─── EXERCISE DATA
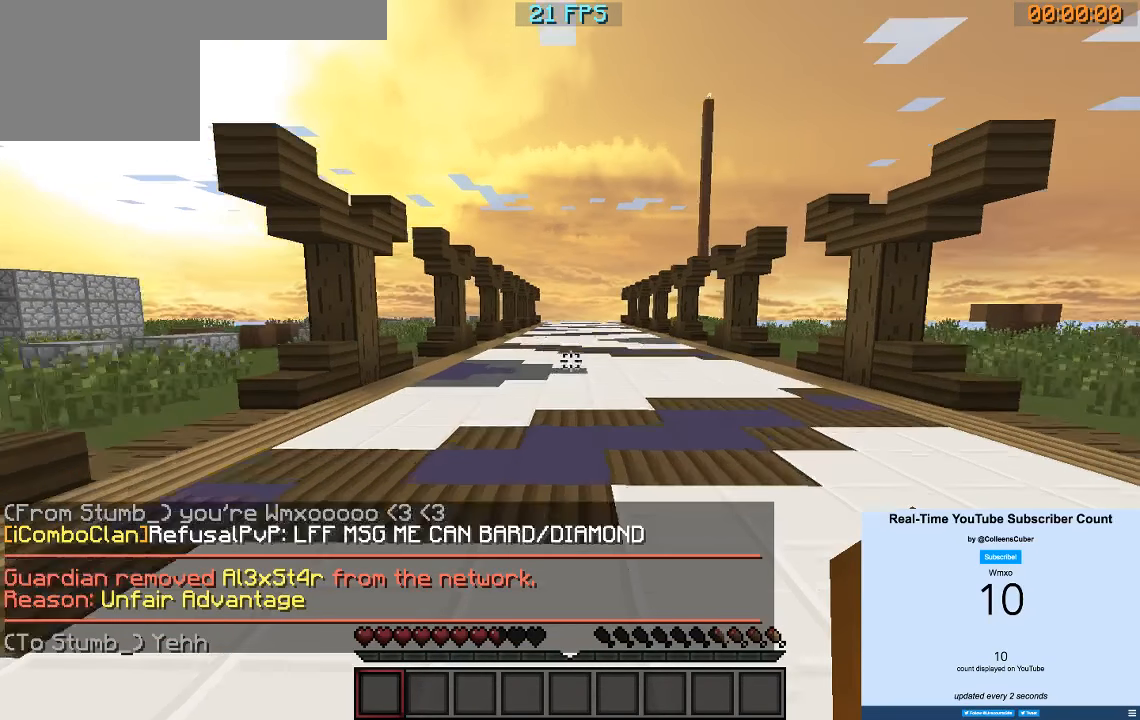
{"keys": ["w"], "events": []}
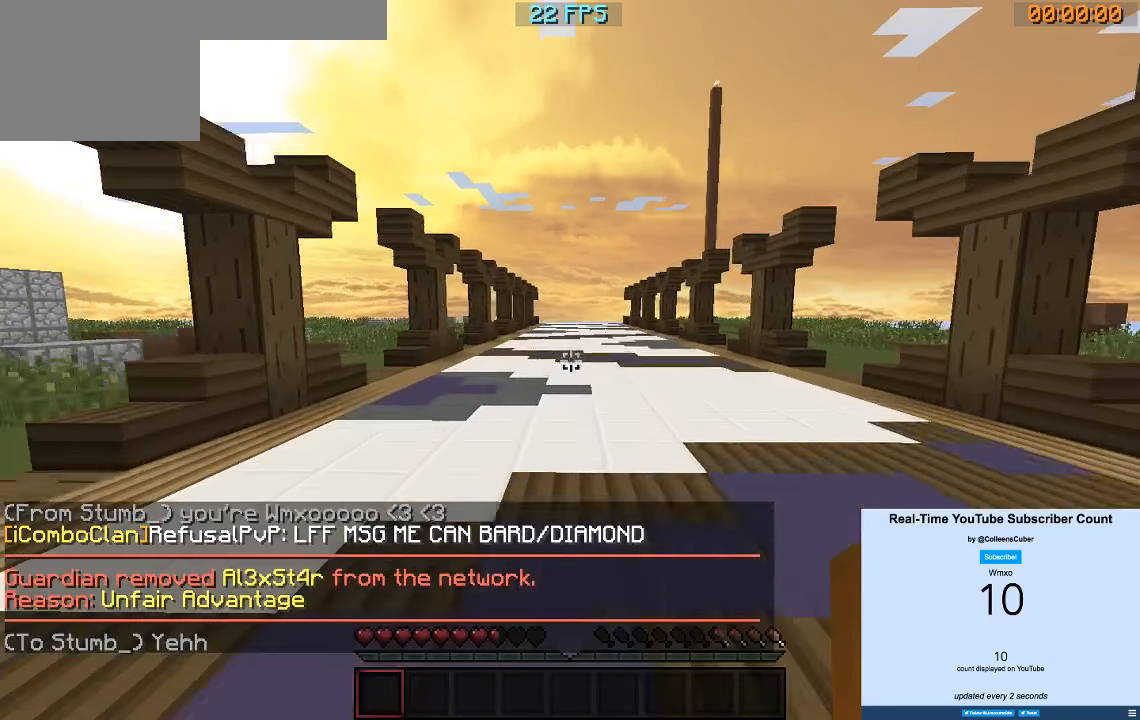
{"keys": ["w"], "events": []}
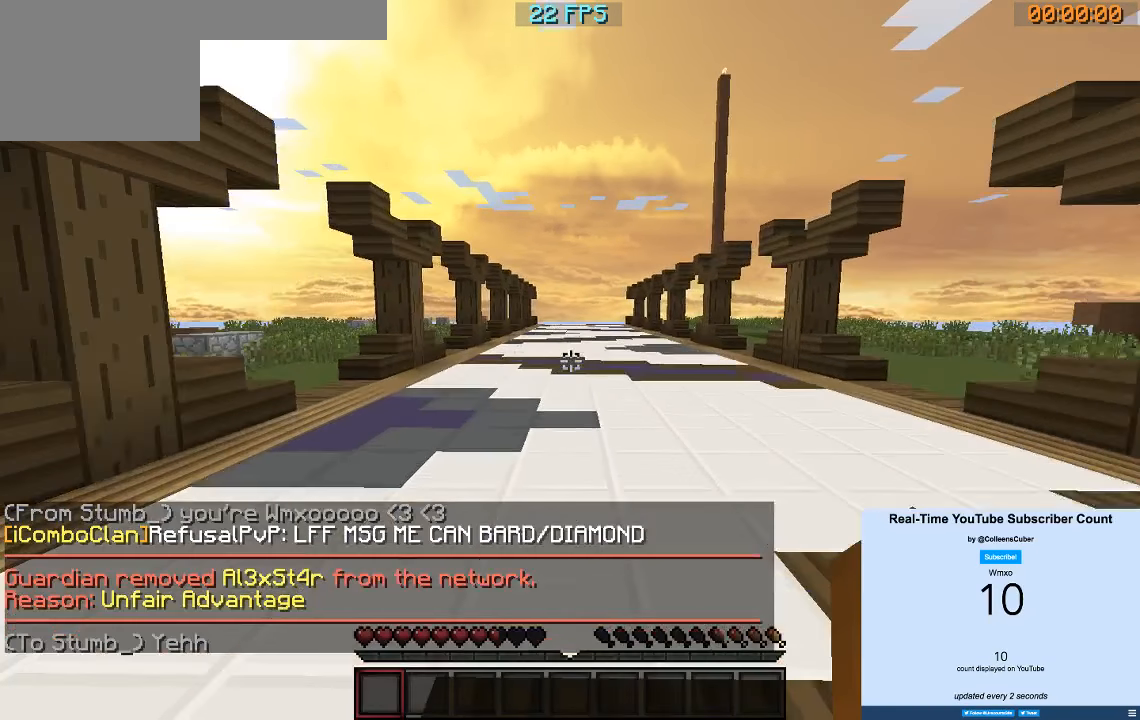
{"keys": ["w"], "events": []}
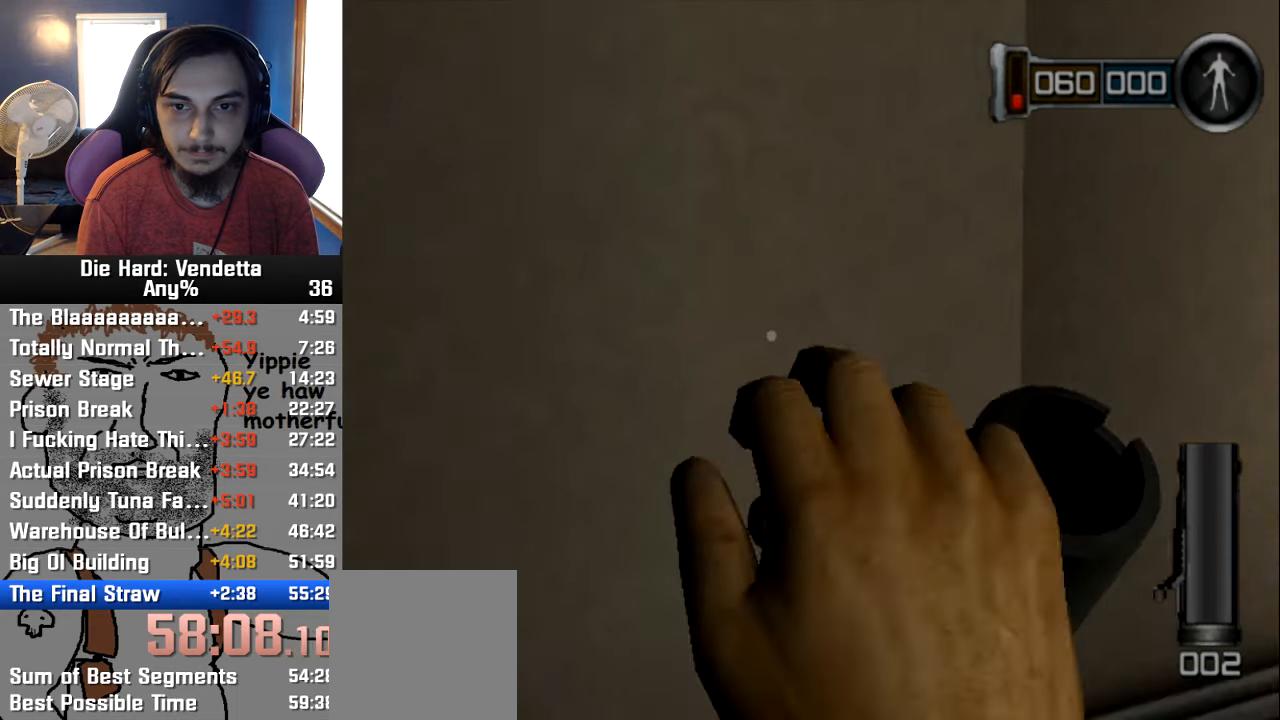
Gameplay with a controller (Nintendo layout); each line is a JSON object with the inputs held at the frame after it. "events" lists button and stick changes between this image and that frame as [ms after this image, input, new state], when the widget could be followed in between. Not read: L2 L3 R3.
{"buttons": [], "left_stick": "right", "right_stick": "center", "events": []}
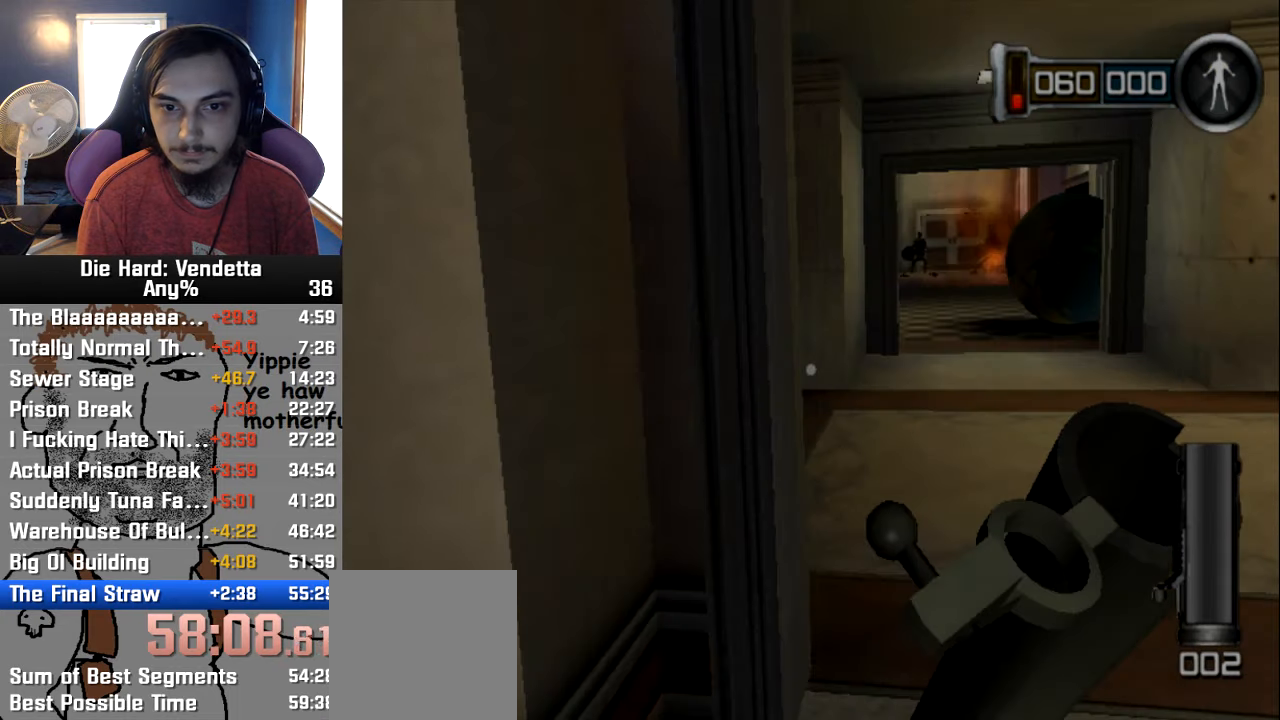
{"buttons": [], "left_stick": "up-right", "right_stick": "center", "events": [[117, "left_stick", "up-right"], [284, "left_stick", "right"], [417, "left_stick", "up-right"]]}
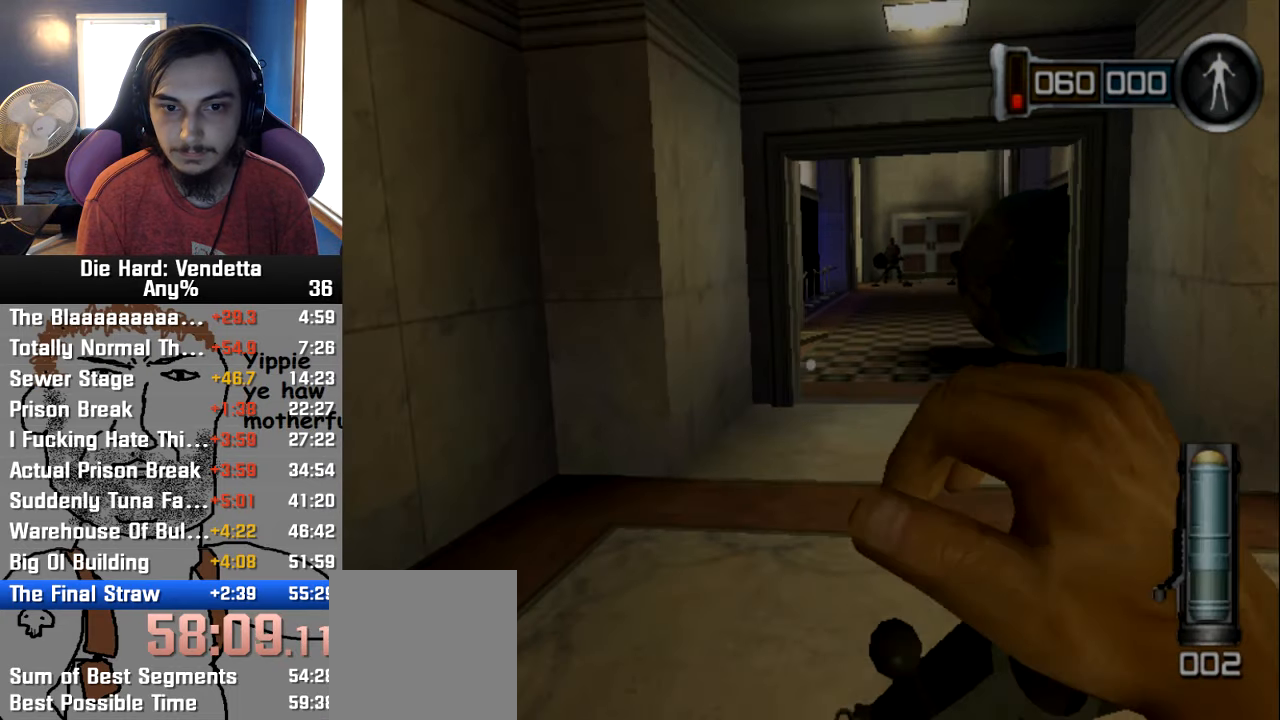
{"buttons": [], "left_stick": "up-right", "right_stick": "center", "events": []}
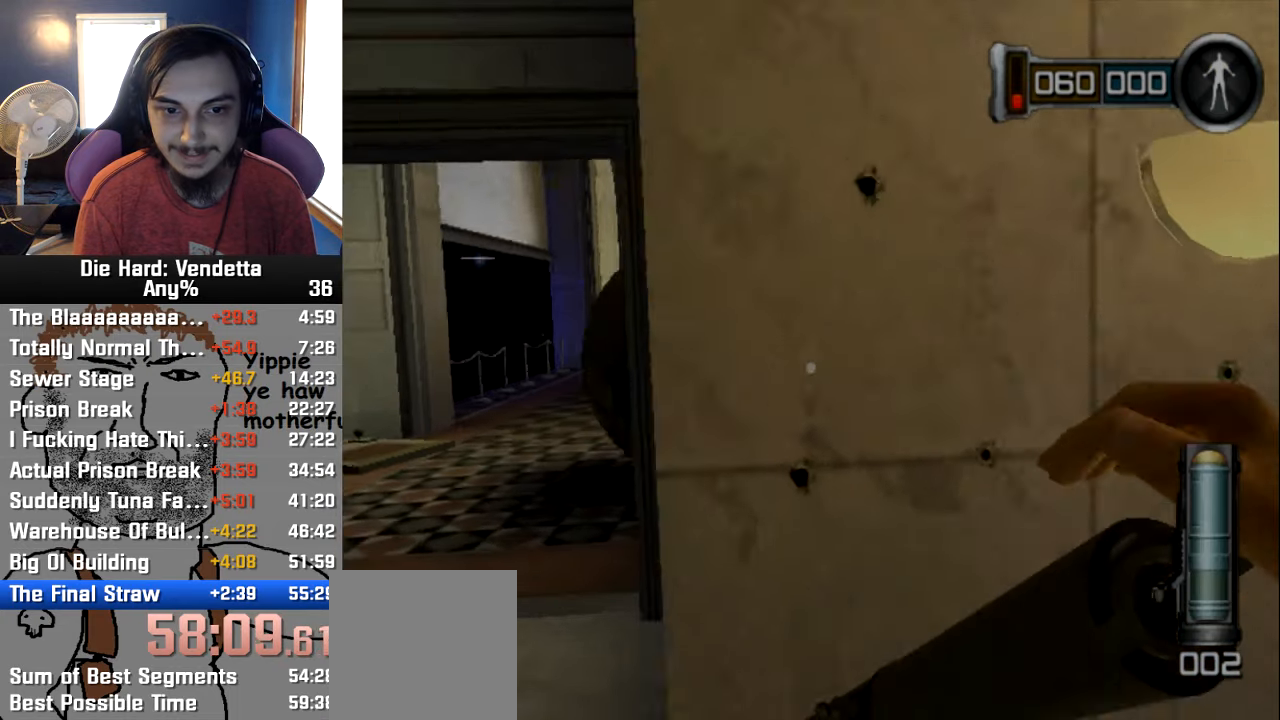
{"buttons": [], "left_stick": "center", "right_stick": "center", "events": [[34, "left_stick", "center"], [184, "left_stick", "left"], [317, "left_stick", "center"]]}
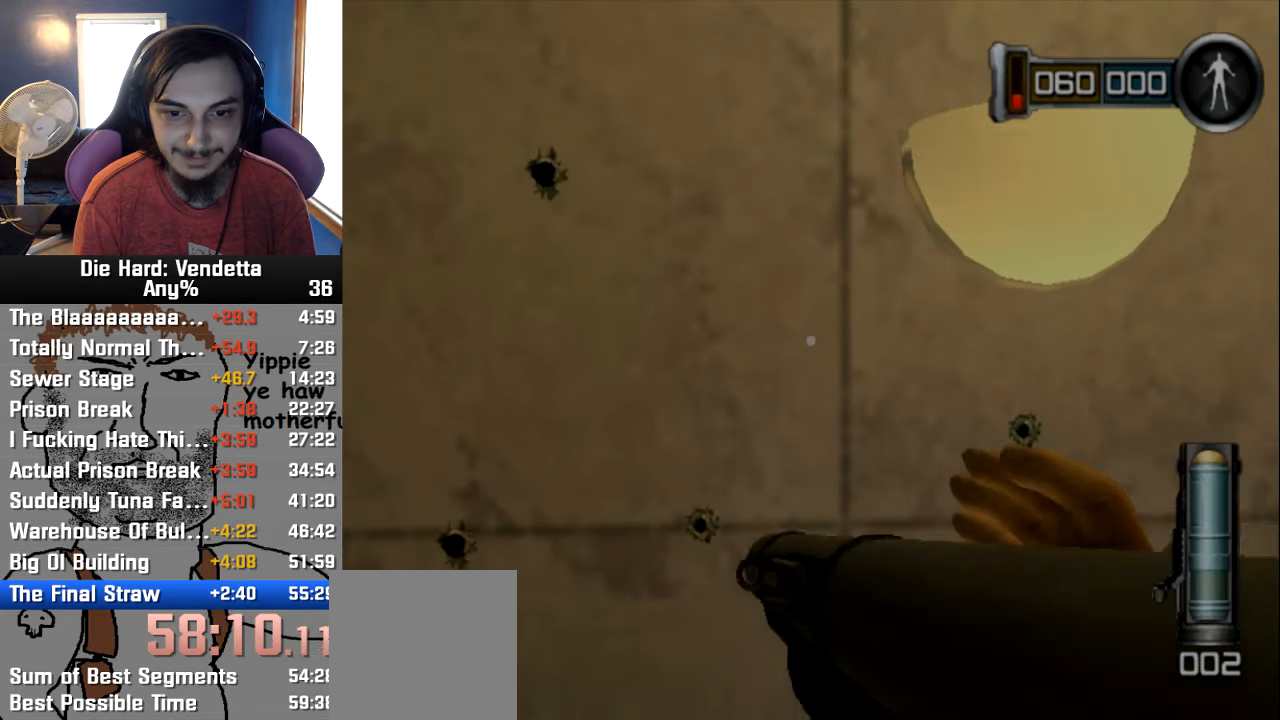
{"buttons": [], "left_stick": "left", "right_stick": "center", "events": [[184, "left_stick", "left"]]}
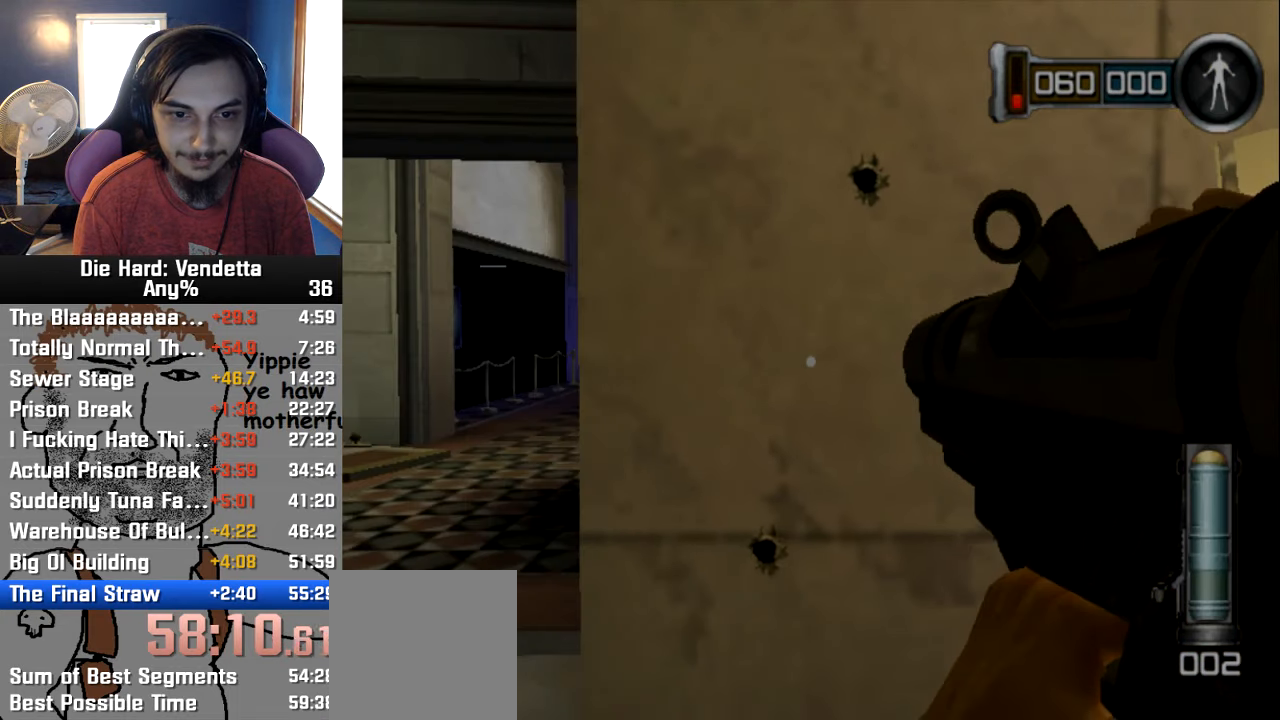
{"buttons": [], "left_stick": "left", "right_stick": "center", "events": []}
──────
* _PROBLEM_
Repeat the records in full, precisely, and keep the pictures out.

* _REPLY TO THE EXERCISE_
{"keys": ["w"], "events": []}
{"keys": ["w"], "events": []}
{"keys": ["w"], "events": []}
Gameplay with a controller (Nintendo layout); each line is a JSON object with the inputs held at the frame after it. "events" lists button and stick changes between this image and that frame as [ms after this image, input, new state], when the widget could be followed in between. Not read: L2 L3 R3.
{"buttons": [], "left_stick": "right", "right_stick": "center", "events": []}
{"buttons": [], "left_stick": "up-right", "right_stick": "center", "events": [[117, "left_stick", "up-right"], [284, "left_stick", "right"], [417, "left_stick", "up-right"]]}
{"buttons": [], "left_stick": "up-right", "right_stick": "center", "events": []}
{"buttons": [], "left_stick": "center", "right_stick": "center", "events": [[34, "left_stick", "center"], [184, "left_stick", "left"], [317, "left_stick", "center"]]}
{"buttons": [], "left_stick": "left", "right_stick": "center", "events": [[184, "left_stick", "left"]]}
{"buttons": [], "left_stick": "left", "right_stick": "center", "events": []}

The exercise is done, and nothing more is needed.